C2C nasce nel 2002 come Club to Club, su idea dell’associazione culturale Xplosiva. Nel 2024 torna per la sua 22esima edizione con 43 artisti di 18 nazionalità, 32 show, 20 esclusive italiane e 7 debutti. Tra le novità di quest’anno c’è il potenziamento del palinsesto nella prima parte di ogni giornata. Le prime performance dell’1 e del 2 novembre sono state anticipate alle 17:30, per dare risalto a quelli che Savini chiama «show quasi da auditorium». Approfittando del fatto che «venerdì è festivo, sarà più facile per le persone arrivare presto, e così abbiamo pensato di creare un primo momento di serata più intimo con show più rarefatti, come quello di Kali Malone, Nala Sinephro, Shabaka, Mabe Fratti».

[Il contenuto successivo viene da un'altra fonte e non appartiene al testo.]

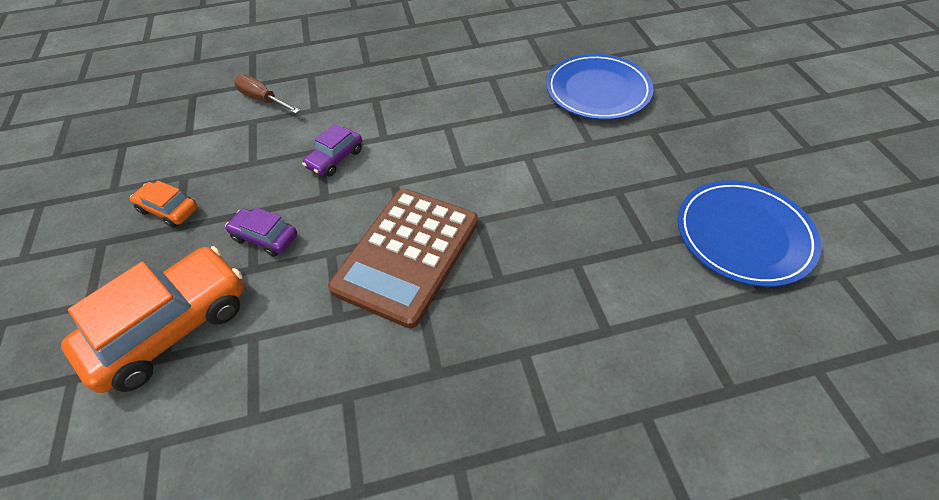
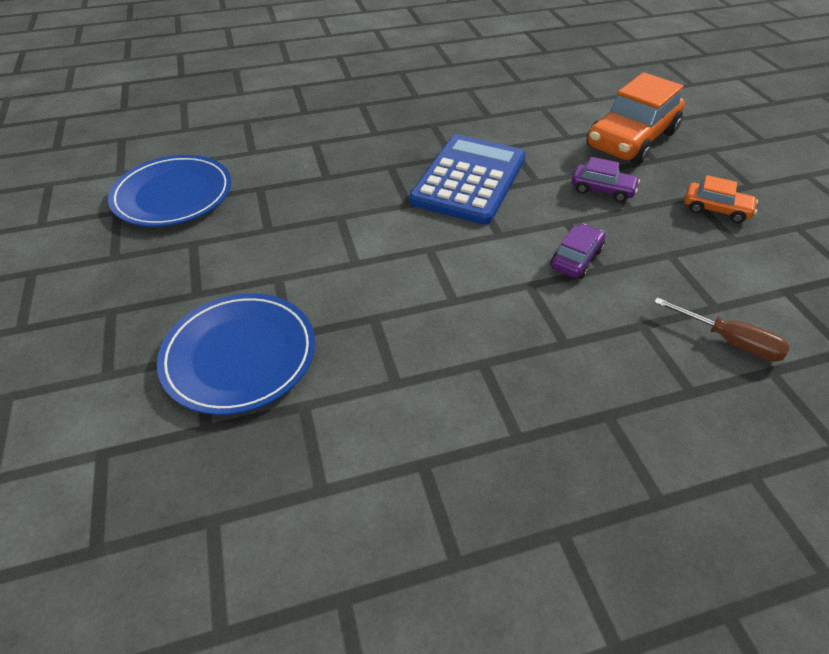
camera: 175 degrees right, 5 degrees down
(407, 255) = (469, 180): brown calculator -> blue calculator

Per il secondo anno è confermato un nuovo format, C2C Kids, che si è tenuto il 27 ottobre alle Fonderie Limone di Moncalieri. Sempre per il secondo anno, Combo Torino diventa l’headquarters di C2C, con eventi e dj set organizzati a partire dalle ore diurne. Rinnovata la partnership con Pinacoteca Agnelli, con la possibilità di accedere gratis per i possessori di biglietto C2C, alla Collezione permanente, Casa Fiat e alla mostra temporanea SALVO. Arrivare in tempo. Gratis anche l’accesso alla Fondazione Sandretto Re Rebaudengo. Sabato 2 novembre al Teatro Regio si tengono i C2C Talks con Resident Advisor.